YOUR ASSIGNMENT: Report how many lines in the data include the string "ankle", and add nothing else.

Records drawn from a dataset:
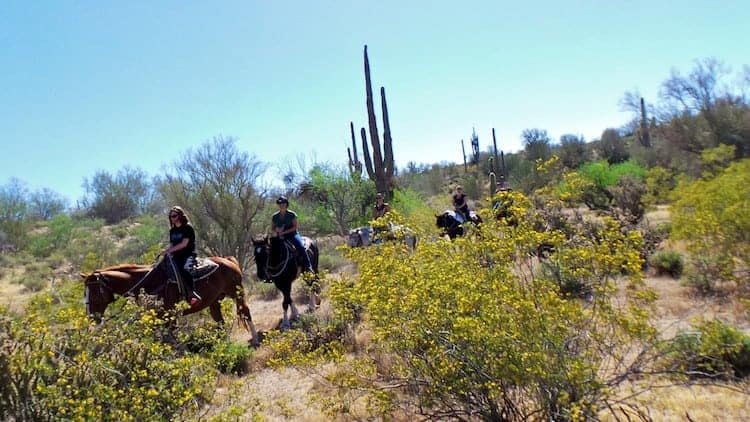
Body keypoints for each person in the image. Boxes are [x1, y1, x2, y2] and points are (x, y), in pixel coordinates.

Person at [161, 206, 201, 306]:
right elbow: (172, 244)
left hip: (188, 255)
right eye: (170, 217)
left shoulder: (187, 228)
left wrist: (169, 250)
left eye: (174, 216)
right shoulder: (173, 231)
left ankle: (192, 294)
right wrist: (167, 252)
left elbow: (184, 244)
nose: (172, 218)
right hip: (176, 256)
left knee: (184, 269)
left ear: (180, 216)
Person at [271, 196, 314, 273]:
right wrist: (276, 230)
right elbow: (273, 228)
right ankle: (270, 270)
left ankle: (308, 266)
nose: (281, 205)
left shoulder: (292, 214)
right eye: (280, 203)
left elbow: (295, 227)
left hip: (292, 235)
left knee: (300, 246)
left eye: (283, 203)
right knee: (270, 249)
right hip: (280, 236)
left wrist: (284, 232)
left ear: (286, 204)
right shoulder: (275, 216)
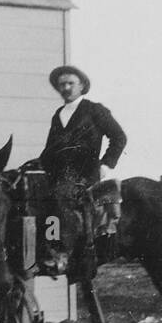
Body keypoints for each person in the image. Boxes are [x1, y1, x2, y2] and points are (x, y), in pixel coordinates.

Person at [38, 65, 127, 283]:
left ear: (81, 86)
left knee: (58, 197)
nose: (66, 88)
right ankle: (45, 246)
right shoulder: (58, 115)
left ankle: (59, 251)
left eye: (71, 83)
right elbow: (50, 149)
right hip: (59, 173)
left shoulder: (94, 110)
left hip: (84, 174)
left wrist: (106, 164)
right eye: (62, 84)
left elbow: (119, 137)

...

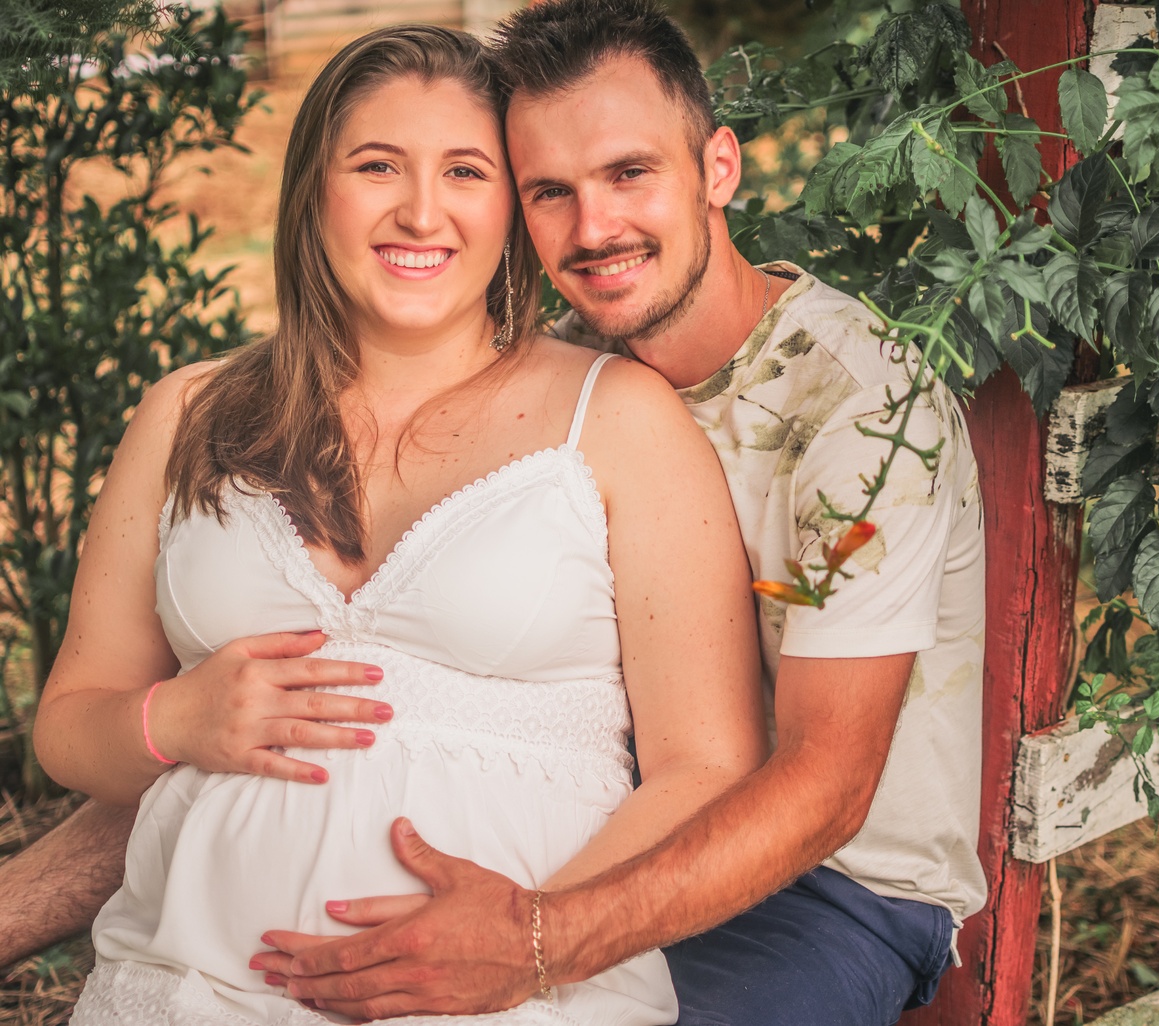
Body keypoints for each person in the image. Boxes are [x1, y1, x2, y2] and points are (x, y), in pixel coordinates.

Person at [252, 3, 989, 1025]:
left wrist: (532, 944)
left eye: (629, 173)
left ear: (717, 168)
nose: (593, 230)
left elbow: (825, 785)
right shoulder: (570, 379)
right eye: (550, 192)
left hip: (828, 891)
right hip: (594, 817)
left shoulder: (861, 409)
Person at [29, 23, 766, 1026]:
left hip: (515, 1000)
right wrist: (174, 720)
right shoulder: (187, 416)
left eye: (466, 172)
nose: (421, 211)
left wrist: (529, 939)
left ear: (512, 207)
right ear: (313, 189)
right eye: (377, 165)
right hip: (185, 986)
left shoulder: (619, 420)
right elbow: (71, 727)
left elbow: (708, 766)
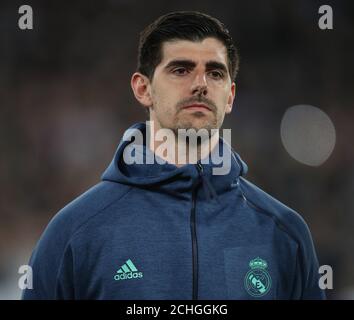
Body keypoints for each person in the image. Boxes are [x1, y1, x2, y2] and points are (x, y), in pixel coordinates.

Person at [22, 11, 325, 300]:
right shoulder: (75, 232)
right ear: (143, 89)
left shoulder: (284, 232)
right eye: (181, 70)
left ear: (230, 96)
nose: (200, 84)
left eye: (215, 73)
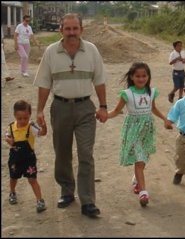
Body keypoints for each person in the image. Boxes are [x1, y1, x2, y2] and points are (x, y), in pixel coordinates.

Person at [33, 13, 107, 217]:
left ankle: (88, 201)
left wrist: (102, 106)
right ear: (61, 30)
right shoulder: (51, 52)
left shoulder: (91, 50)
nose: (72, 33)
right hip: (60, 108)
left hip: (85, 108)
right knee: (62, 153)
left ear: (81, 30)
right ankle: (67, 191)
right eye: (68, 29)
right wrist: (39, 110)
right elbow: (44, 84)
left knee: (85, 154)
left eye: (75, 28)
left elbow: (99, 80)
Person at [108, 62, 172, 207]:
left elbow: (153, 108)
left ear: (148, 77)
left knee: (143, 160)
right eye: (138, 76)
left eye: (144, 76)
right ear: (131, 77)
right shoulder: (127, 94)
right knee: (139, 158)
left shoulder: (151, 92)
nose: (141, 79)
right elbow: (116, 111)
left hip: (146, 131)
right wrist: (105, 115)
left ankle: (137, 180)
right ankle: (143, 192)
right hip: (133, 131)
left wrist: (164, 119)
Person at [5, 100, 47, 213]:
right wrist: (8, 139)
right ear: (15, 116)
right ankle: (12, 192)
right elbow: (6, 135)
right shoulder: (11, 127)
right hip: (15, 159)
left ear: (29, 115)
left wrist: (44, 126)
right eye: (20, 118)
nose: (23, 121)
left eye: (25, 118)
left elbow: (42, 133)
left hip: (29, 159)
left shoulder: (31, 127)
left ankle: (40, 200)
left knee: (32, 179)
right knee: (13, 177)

RESPONSE TO THIS TASK: 11